Combined Algebraic Properties in Gaussian and Quaternion Ring

TL;DR

This paper extends combinatorial algebraic properties related to IP*, central*, and C*-sets from natural numbers to Gaussian integers and integer quaternions, demonstrating similar sum and product set inclusions.

Contribution

It introduces analogous results for Gaussian and quaternion rings, broadening the scope of algebraic combinatorics in these algebraic structures.

Findings

Results for Gaussian integers analogous to natural numbers.

Results for integer quaternions similar to natural numbers.
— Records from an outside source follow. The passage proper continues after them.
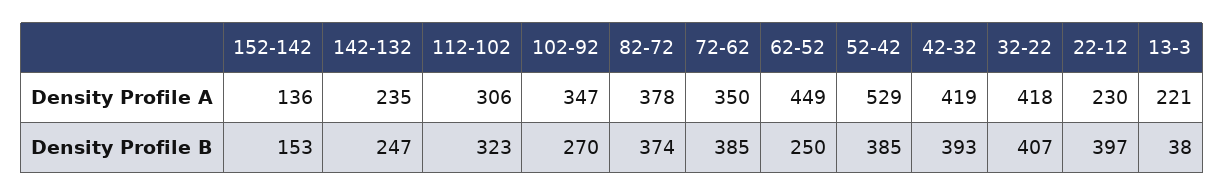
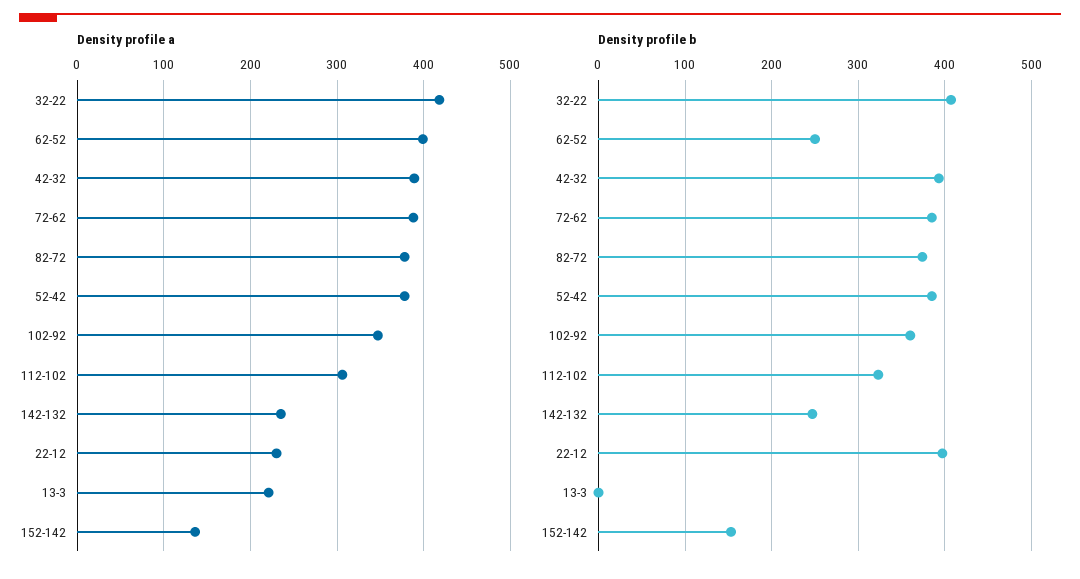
  {
    "Density Profile A": {
      "152-142": 136,
      "142-132": 235,
      "112-102": 306,
      "102-92": 347,
      "82-72": 378,
-     "72-62": 350,
+     "72-62": 390,
-     "62-52": 449,
+     "62-52": 400,
-     "52-42": 529,
+     "52-42": 380,
-     "42-32": 419,
+     "42-32": 390,
      "32-22": 418,
      "22-12": 230,
      "13-3": 221
    },
    "Density Profile B": {
      "152-142": 153,
      "142-132": 247,
      "112-102": 323,
-     "102-92": 270,
+     "102-92": 360,
      "82-72": 374,
      "72-62": 385,
      "62-52": 250,
      "52-42": 385,
      "42-32": 393,
      "32-22": 407,
      "22-12": 397,
-     "13-3": 38
+     "13-3": 0
    }
  }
Establishment of sum and product set inclusions in new rings.

Abstract

It is known that for an IP^{*} set A in (\mathbb{N},+) and a sequence \left\langle x_{n}\right\rangle _{n=1}^{\infty} in \mathbb{N}, there exists a sum subsystem \left\langle y_{n}\right\rangle _{n=1}^{\infty} of \left\langle x_{n}\right\rangle _{n=1}^{\infty} such that FS\left(\left\langle y_{n}\right\rangle _{n=1}^{\infty}\right)\cup FP\left(\left\langle y_{n}\right\rangle _{n=1}^{\infty}\right)\subseteq A. Similar types of results have also been proved for central^{*} sets and C^{*}-sets where the sequences have been considered from the class of minimal sequences and almost minimal sequences. In this present work, our aim to establish the similar type of results for the ring of Gaussian integers and the ring of integer quaternions.